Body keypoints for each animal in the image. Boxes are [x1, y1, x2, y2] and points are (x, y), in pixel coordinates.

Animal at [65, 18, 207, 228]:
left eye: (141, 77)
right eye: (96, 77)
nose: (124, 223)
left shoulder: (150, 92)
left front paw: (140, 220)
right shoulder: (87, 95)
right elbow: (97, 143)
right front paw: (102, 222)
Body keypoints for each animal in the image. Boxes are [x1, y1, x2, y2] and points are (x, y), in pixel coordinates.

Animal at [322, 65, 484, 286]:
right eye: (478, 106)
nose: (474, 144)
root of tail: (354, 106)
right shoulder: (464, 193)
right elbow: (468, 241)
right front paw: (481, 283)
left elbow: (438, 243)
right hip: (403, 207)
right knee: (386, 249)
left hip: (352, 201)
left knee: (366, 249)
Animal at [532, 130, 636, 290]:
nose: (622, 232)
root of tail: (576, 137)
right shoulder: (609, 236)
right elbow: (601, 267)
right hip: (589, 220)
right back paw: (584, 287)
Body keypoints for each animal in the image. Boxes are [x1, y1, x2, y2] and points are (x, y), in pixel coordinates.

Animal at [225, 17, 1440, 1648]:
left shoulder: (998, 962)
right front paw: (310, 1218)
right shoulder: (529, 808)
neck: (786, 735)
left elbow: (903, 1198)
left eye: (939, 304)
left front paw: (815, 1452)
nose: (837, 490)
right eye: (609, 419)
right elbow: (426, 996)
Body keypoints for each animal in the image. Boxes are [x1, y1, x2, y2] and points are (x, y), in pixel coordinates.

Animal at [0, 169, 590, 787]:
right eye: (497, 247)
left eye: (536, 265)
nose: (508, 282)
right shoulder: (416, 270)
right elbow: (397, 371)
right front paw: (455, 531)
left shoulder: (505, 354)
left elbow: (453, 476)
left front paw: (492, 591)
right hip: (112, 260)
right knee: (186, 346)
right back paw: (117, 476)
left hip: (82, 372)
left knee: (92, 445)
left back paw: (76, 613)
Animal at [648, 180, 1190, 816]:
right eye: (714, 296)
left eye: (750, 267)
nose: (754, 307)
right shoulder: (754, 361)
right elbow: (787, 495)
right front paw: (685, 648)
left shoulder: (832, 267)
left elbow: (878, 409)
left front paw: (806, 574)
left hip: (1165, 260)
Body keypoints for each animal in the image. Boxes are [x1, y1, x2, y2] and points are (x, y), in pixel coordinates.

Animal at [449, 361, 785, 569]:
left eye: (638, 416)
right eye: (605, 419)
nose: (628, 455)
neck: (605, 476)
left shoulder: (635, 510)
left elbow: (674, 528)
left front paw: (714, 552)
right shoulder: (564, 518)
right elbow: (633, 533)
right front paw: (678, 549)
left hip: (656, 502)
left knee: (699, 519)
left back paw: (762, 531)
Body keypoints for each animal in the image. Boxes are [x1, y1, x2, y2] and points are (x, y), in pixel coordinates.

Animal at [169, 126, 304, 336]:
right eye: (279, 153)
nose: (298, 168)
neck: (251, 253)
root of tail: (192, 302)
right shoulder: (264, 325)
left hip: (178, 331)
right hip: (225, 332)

************

**WHAT THIS TASK INVOLVES**
Only one stretch of the entries above is wanted: the lines from the one containing "right eye: (96, 77)" through the one containing "left elbow: (453, 476)". Please reproduce it exactly.

**TASK SOLUTION**
right eye: (96, 77)
nose: (124, 223)
left shoulder: (150, 92)
left front paw: (140, 220)
right shoulder: (87, 95)
right elbow: (97, 143)
right front paw: (102, 222)
Body keypoints for each animal in the image. Boxes are [x1, y1, x2, y2] and points are (x, y), in pixel coordinates.

Animal at [322, 65, 484, 286]:
right eye: (478, 106)
nose: (474, 144)
root of tail: (354, 106)
right shoulder: (464, 193)
right elbow: (468, 241)
right front paw: (481, 283)
left elbow: (438, 243)
right hip: (403, 207)
right knee: (386, 249)
left hip: (352, 201)
left knee: (366, 249)
Animal at [532, 130, 636, 290]:
nose: (622, 232)
root of tail: (576, 137)
right shoulder: (609, 236)
right elbow: (601, 267)
right hip: (589, 220)
right back paw: (584, 287)
Body keypoints for each animal in the image. Boxes are [x1, y1, x2, y2] and points are (x, y), in pixel coordinates.

Animal at [225, 17, 1440, 1648]:
left shoulder: (998, 962)
right front paw: (310, 1218)
right shoulder: (529, 808)
neck: (786, 735)
left elbow: (903, 1198)
left eye: (939, 304)
left front paw: (815, 1452)
nose: (837, 490)
right eye: (609, 419)
right elbow: (426, 996)
Body keypoints for each animal in the image. Boxes are [x1, y1, x2, y2] and points are (x, y), in pixel coordinates.

Animal at [0, 169, 590, 787]:
right eye: (497, 247)
left eye: (536, 265)
nose: (508, 282)
right shoulder: (416, 270)
right elbow: (397, 371)
right front paw: (455, 531)
left shoulder: (505, 354)
left elbow: (453, 476)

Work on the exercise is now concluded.